Without knowing the specifics of Notaro’s situation, experts say that IVF is not known to increase the risk of breast cancer recurrence.
Because some types of breast cancer are sensitive to hormonal changes, it's understandable that you might be worried about having extra estrogen and progesterone circulating in your body. But research suggests this doesn't actually increase the risk of recurrence, even if you had hormone receptor-positive breast cancer, Terri Woodward, M.D., an assistant professor in the Department of Gynecologic Oncology and Reproductive Medicine at MD Anderson Cancer Center, tells SELF.
One retrospective study published in the European Journal of Cancer analyzed data from 198 patients who had a pregnancy after a breast cancer diagnosis. The women were grouped into those who used assisted reproductive technology like IVF and those who didn't. Researchers found that there was no greater risk of cancer recurrence in women who used assisted reproductive technology than those who didn't. However, it's worth noting that this was a small study with only 36 pregnancies from assisted reproductive technology, and not all of those were done with IVF.
“In most cases, we don’t feel that we’re increasing risk any further by allowing a woman who is in remission to undergo IVF after a breast cancer diagnosis,” Dr. Woodward says. However, she adds, she’s “very careful” when she talks to patients to never say that this doesn’t mean their cancer can’t return. “We just don’t believe that we’re increasing the chance of it coming back even more by doing IVF,” she says.

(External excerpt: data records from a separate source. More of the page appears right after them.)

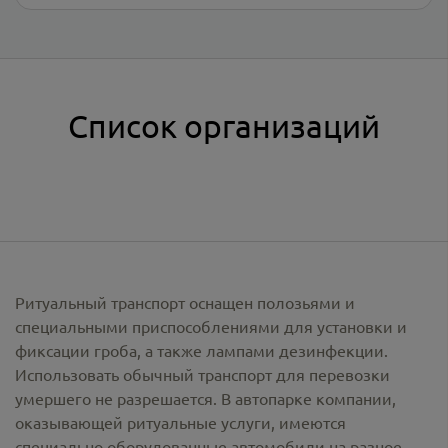
Список организаций
Ритуальный транспорт оснащен полозьями и
специальными приспособлениями для установки и
фиксации гроба, а также лампами дезинфекции.
Использовать обычный транспорт для перевозки
умершего не разрешается. В автопарке компании,
оказывающей ритуальные услуги, имеются
специально оборудованные автомобили на разное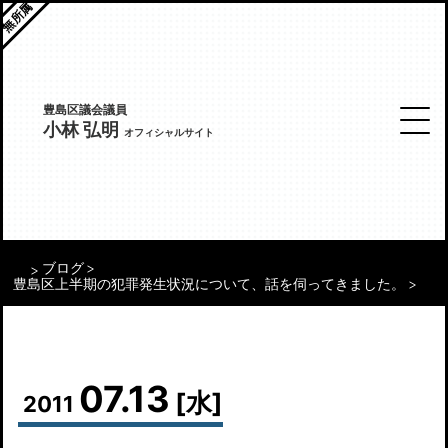
無所属
豊島区議会議員
小林 弘明
オフィシャルサイト
ブログ
豊島区上半期の犯罪発生状況について、話を伺ってきました。
07.13
[水]
2011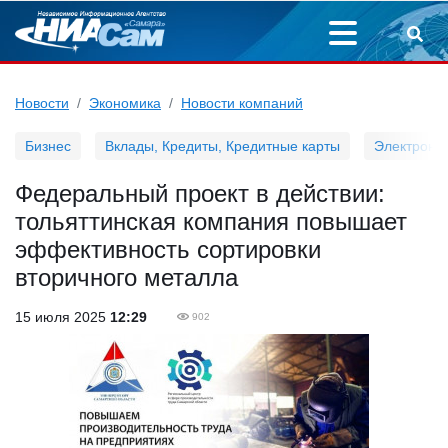
Новости
Экономика
Новости компаний
Бизнес
Вклады, Кредиты, Кредитные карты
Электронн
Федеральный проект в действии:
тольяттинская компания повышает
эффективность сортировки
вторичного металла
15 июля 2025
12:29
902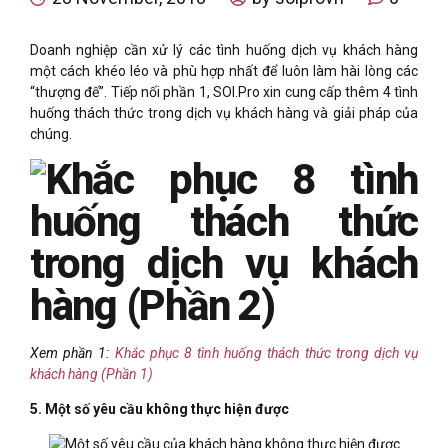
Doanh nghiệp cần xử lý các tình huống dịch vụ khách hàng
một cách khéo léo và phù hợp nhất để luôn làm hài lòng các
“thượng đế”. Tiếp nối phần 1, SOI.Pro xin cung cấp thêm 4 tình
huống thách thức trong dịch vụ khách hàng và giải pháp của
chúng.
Xem phần 1:
Khắc phục 8 tình huống thách thức trong dịch vụ
khách hàng (Phần 1)
5. Một số yêu cầu không thực hiện được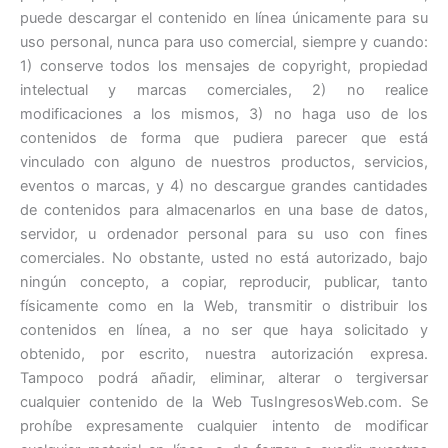
puede descargar el contenido en línea únicamente para su
uso personal, nunca para uso comercial, siempre y cuando:
1) conserve todos los mensajes de copyright, propiedad
intelectual y marcas comerciales, 2) no realice
modificaciones a los mismos, 3) no haga uso de los
contenidos de forma que pudiera parecer que está
vinculado con alguno de nuestros productos, servicios,
eventos o marcas, y 4) no descargue grandes cantidades
de contenidos para almacenarlos en una base de datos,
servidor, u ordenador personal para su uso con fines
comerciales. No obstante, usted no está autorizado, bajo
ningún concepto, a copiar, reproducir, publicar, tanto
físicamente como en la Web, transmitir o distribuir los
contenidos en línea, a no ser que haya solicitado y
obtenido, por escrito, nuestra autorización expresa.
Tampoco podrá añadir, eliminar, alterar o tergiversar
cualquier contenido de la Web TusIngresosWeb.com. Se
prohíbe expresamente cualquier intento de modificar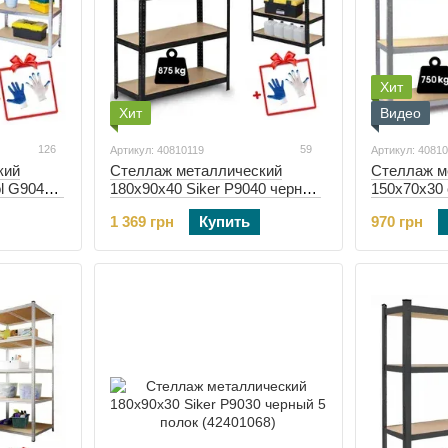
Хит
Хит
Видео
126
59
Артикул: 40810119
Артикул: 4081
кий
Стеллаж металлический
Стеллаж м
l G9040 5
180х90х40 Siker P9040 черный
150х70х30 
(40810119)
(40810117)
1 369 грн
Купить
970 грн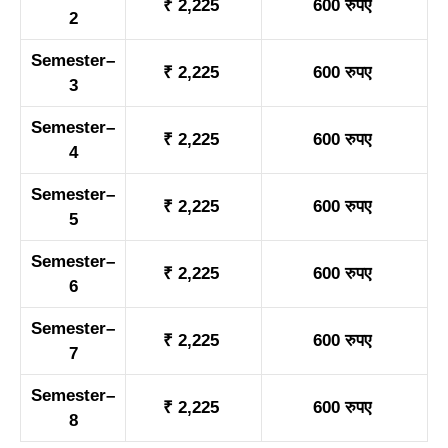
₹ 2,225
600 रुपए
2
Semester–
₹ 2,225
600 रुपए
3
Semester–
₹ 2,225
600 रुपए
4
Semester–
₹ 2,225
600 रुपए
5
Semester–
₹ 2,225
600 रुपए
6
Semester–
₹ 2,225
600 रुपए
7
Semester–
₹ 2,225
600 रुपए
8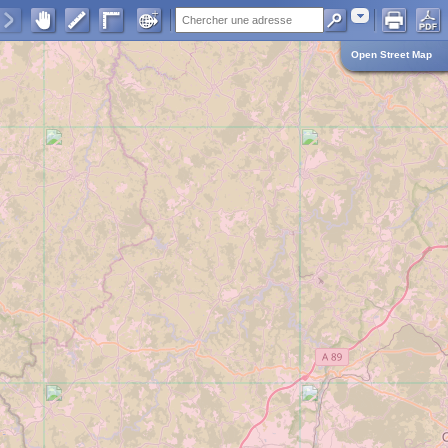
Adresse
Open Street Map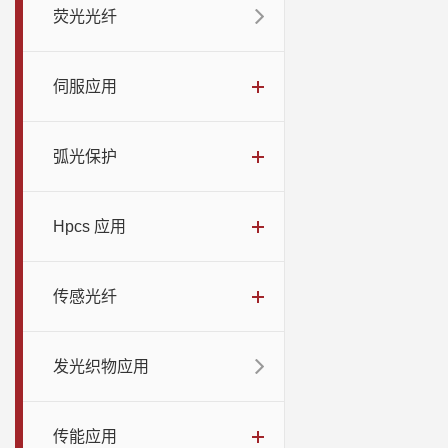
荧光光纤
伺服应用
弧光保护
Hpcs 应用
传感光纤
发光织物应用
传能应用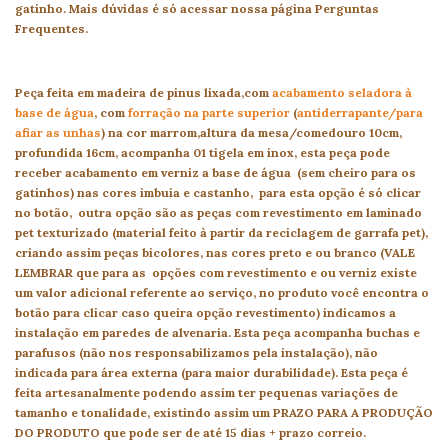
gatinho. Mais dúvidas é só acessar nossa página Perguntas
Frequentes.
Peça feita em madeira de pinus lixada,com
acabamento seladora à
base de água
, com
forração na parte superior
(
antiderrapante/para
afiar as unhas
) na cor marrom,altura da mesa/comedouro 10cm,
profundida 16cm, acompanha 01 tigela em inox, esta peça pode
receber acabamento em verniz a base de água (sem cheiro para os
gatinhos) nas cores imbuia e castanho, para esta opção é só clicar
no botão, outra opção são as peças com revestimento em laminado
pet texturizado (material feito à partir da reciclagem de garrafa pet),
criando assim peças bicolores, nas cores preto e ou branco (VALE
LEMBRAR que para as opções com revestimento e ou verniz existe
um valor adicional referente ao serviço, no produto você encontra o
botão para clicar caso queira opção revestimento) indicamos a
instalação em paredes de alvenaria. Esta peça acompanha buchas e
parafusos (não nos responsabilizamos pela instalação), não
indicada para área externa (para maior durabilidade). Esta peça é
feita artesanalmente podendo assim ter pequenas variações de
tamanho e tonalidade, existindo assim um PRAZO PARA A PRODUÇÃO
DO PRODUTO que pode ser de até 15 dias + prazo correio.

This is largely due to the fact that IVF just involves two weeks of medicine, Dr. Woodward says. “It’s unlikely that two weeks is going to make or break you in terms of cancer prognosis or recurrence,” she says, pointing out that some women even undergo IVF before they’re treated for cancer in order to try to preserve their fertility.
When women want to undergo IVF after having hormone receptor-positive breast cancer, doctors usually tweak the regimen a little by adding an aromatase inhibitor like letrozole, which shuts off the enzyme that converts androgens to estrogen, to decrease the patient’s exposure to estrogen, Leslie Appiah, M.D., an ob/gyn at The Ohio State University who specializes in treating patients who have gone through cancer treatments or currently have cancer, tells SELF. Otherwise, it’s business as usual, she says.

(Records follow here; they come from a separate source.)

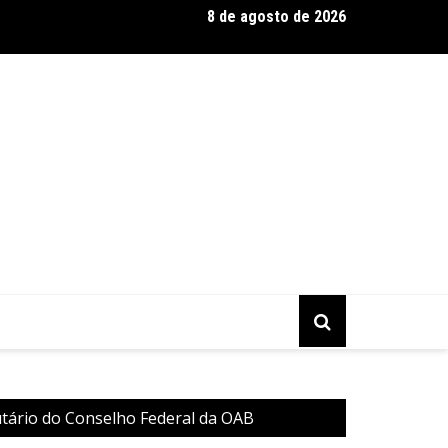
8 de agosto de 2026
entário CONTRACENA foi exibido na UFU, no Grupontapé e no CE
utário do Conselho Federal da OAB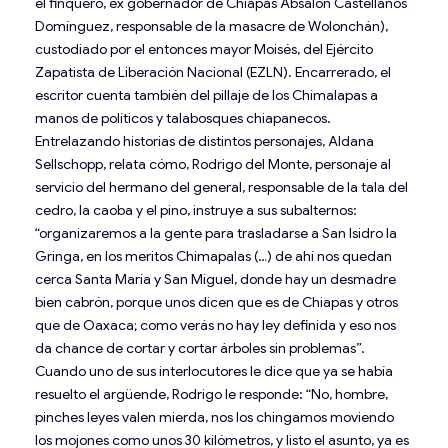
el finquero, ex gobernador de Chiapas Absalón Castellanos
Domínguez, responsable de la masacre de Wolonchán),
custodiado por el entonces mayor Moisés, del Ejército
Zapatista de Liberación Nacional (EZLN). Encarrerado, el
escritor cuenta también del pillaje de los Chimalapas a
manos de políticos y talabosques chiapanecos.
Entrelazando historias de distintos personajes, Aldana
Sellschopp, relata cómo, Rodrigo del Monte, personaje al
servicio del hermano del general, responsable de la tala del
cedro, la caoba y el pino, instruye a sus subalternos:
“organizaremos a la gente para trasladarse a San Isidro la
Gringa, en los meritos Chimapalas (…) de ahí nos quedan
cerca Santa María y San Miguel, donde hay un desmadre
bien cabrón, porque unos dicen que es de Chiapas y otros
que de Oaxaca; como verás no hay ley definida y eso nos
da chance de cortar y cortar árboles sin problemas”.
Cuando uno de sus interlocutores le dice que ya se había
resuelto el argüende, Rodrigo le responde: “No, hombre,
pinches leyes valen mierda, nos los chingamos moviendo
los mojones como unos 30 kilómetros, y listo el asunto, ya es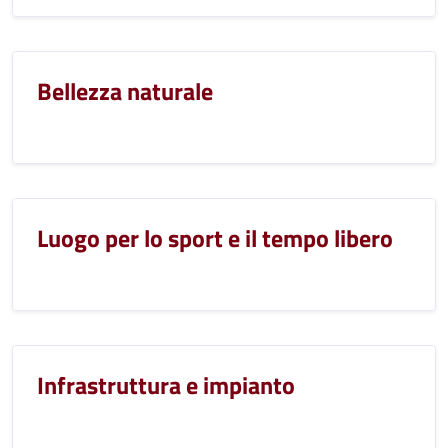
Bellezza naturale
Luogo per lo sport e il tempo libero
Infrastruttura e impianto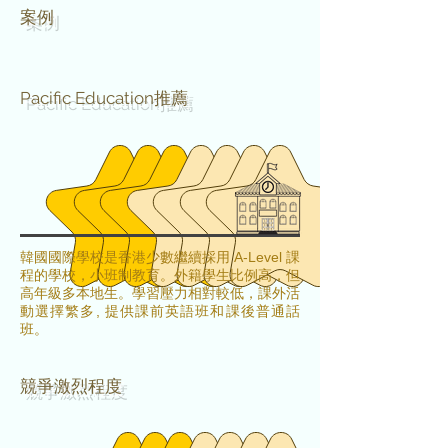
案例
Pacific Education推薦
韓國國際學校是香港少數繼續採用 A-Level 課
程的學校，小班制教育。外籍學生比例高，但
高年級多本地生。學習壓力相對較低，課外活
動選擇繁多, 提供課前英語班和課後普通話
班。
​競爭激烈程度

If you want to have IVF after your breast cancer is in remission, talk to your doctor.
Every cancer case is different, and your doctor may have some concerns about your particular case, treatment, or chance of recurrence—that's likely what happened in Notaro's case. If you get the go-ahead, it’s still important to let your reproductive endocrinologist know about your past history of cancer as well so they can tweak your IVF regimen, Dr. Woodward says.

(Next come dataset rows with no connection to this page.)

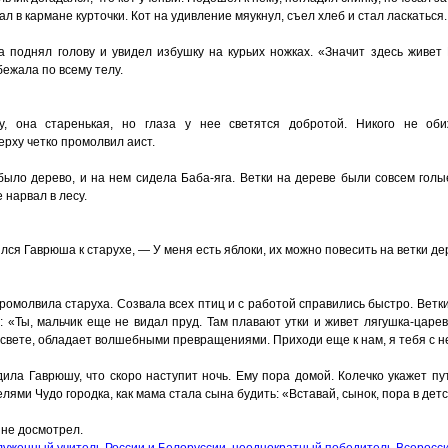
л в кармане курточки. Кот на удивление мяукнул, съел хлеб и стал ласкаться.
а поднял голову и увидел избушку на курьих ножках.
«
Значит здесь живет 
бежала по всему телу.
, она старенькая, но глаза у нее светятся добротой. Никого не оби
верху четко промолвил аист.
было дерево, и на нем сидела Баба-яга. Ветки на дереве были совсем голы
 нарвал в лесу.
ся Гаврюша к старухе, — У меня есть яблоки, их можно повесить на ветки де
промолвила старуха. Созвала всех птиц и с работой справились быстро. Ветк
:
«
Ты, мальчик еще не видал пруд. Там плавают утки и живет лягушка-царев
а свете, обладает волшебными превращениями. Приходи еще к нам, я тебя с 
ила Гаврюшу, что скоро наступит ночь. Ему пора домой. Колечко укажет пу
лями Чудо городка, как мама стала сына будить:
«
Вставай, сынок, пора в детс
 не досмотрел.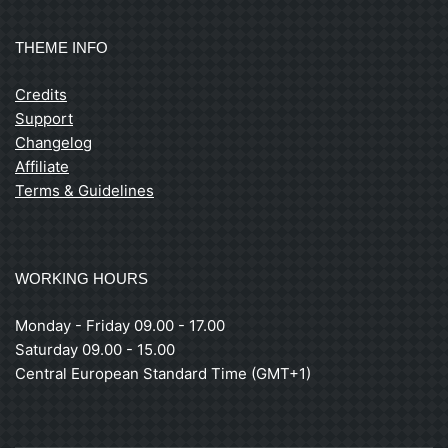
THEME INFO
Credits
Support
Changelog
Affiliate
Terms & Guidelines
WORKING HOURS
Monday - Friday 09.00 - 17.00
Saturday 09.00 - 15.00
Central European Standard Time (GMT+1)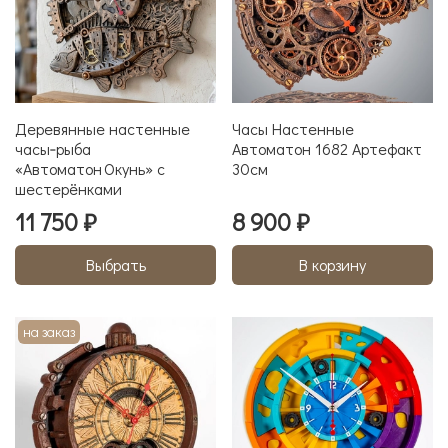
Деревянные настенные
Часы Настенные
часы‑рыба
Автоматон 1682 Артефакт
«Автоматон Окунь» с
30см
шестерёнками
11 750 ₽
8 900 ₽
Выбрать
В корзину
на заказ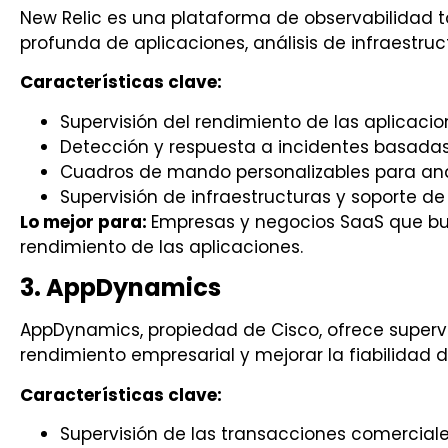
New Relic es una plataforma de observabilidad t
profunda de aplicaciones, análisis de infraestru
Características clave:
Supervisión del rendimiento de las aplicacio
Detección y respuesta a incidentes basadas
Cuadros de mando personalizables para anál
Supervisión de infraestructuras y soporte d
Lo mejor para:
Empresas y negocios SaaS que bu
rendimiento de las aplicaciones.
3. AppDynamics
AppDynamics, propiedad de Cisco, ofrece supervi
rendimiento empresarial y mejorar la fiabilidad d
Características clave:
Supervisión de las transacciones comercial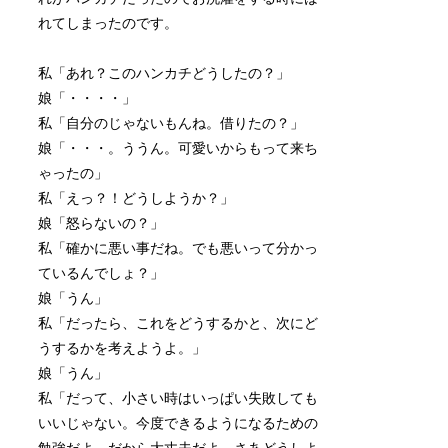
れてしまったのです。
私「あれ？このハンカチどうしたの？」
娘「・・・・」
私「自分のじゃないもんね。借りたの？」
娘「・・・。ううん。可愛いからもって来ち
ゃったの」
私「えっ？！どうしようか？」
娘「怒らないの？」
私「確かに悪い事だね。でも悪いって分かっ
ているんでしょ？」
娘「うん」
私「だったら、これをどうするかと、次にど
うするかを考えようよ。」
娘「うん」
私「だって、小さい時はいっぱい失敗しても
いいじゃない。今度できるようになるための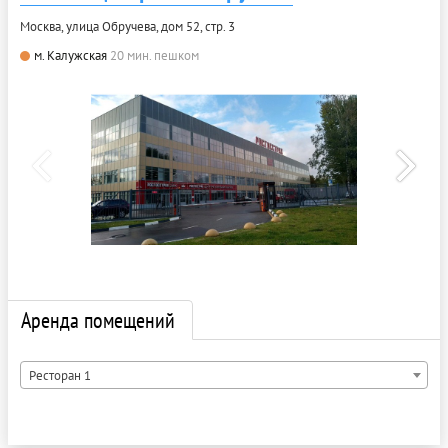
Москва, улица Обручева, дом 52, стр. 3
м. Калужская
20 мин. пешком
Аренда помещений
Ресторан 1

Your doctor will also likely want to have a conversation with your oncologist to go over details of your case, David Diaz, M.D., a reproductive endocrinologist and fertility expert at MemorialCare Orange Coast Medical Center in Fountain Valley, Calif., tells SELF. Technically, it takes five years for someone to be considered cured from cancer, per the National Cancer Institute, but few women wait that long after breast cancer treatment to undergo IVF if they need it, Dr. Diaz says. That's why it's important for your fertility doctor to have a "frank and open discussion" about your health before you move forward with IVF, Dr. Diaz says.
Also, keep this in mind: Just because you went through breast cancer doesn’t mean you won’t be able to conceive on your own—many people are able to conceive afterward, the ACS says. Still, some treatments can make it harder to get pregnant than others, so it’s important to talk to your doctor about your fertility options before you even undergo treatment.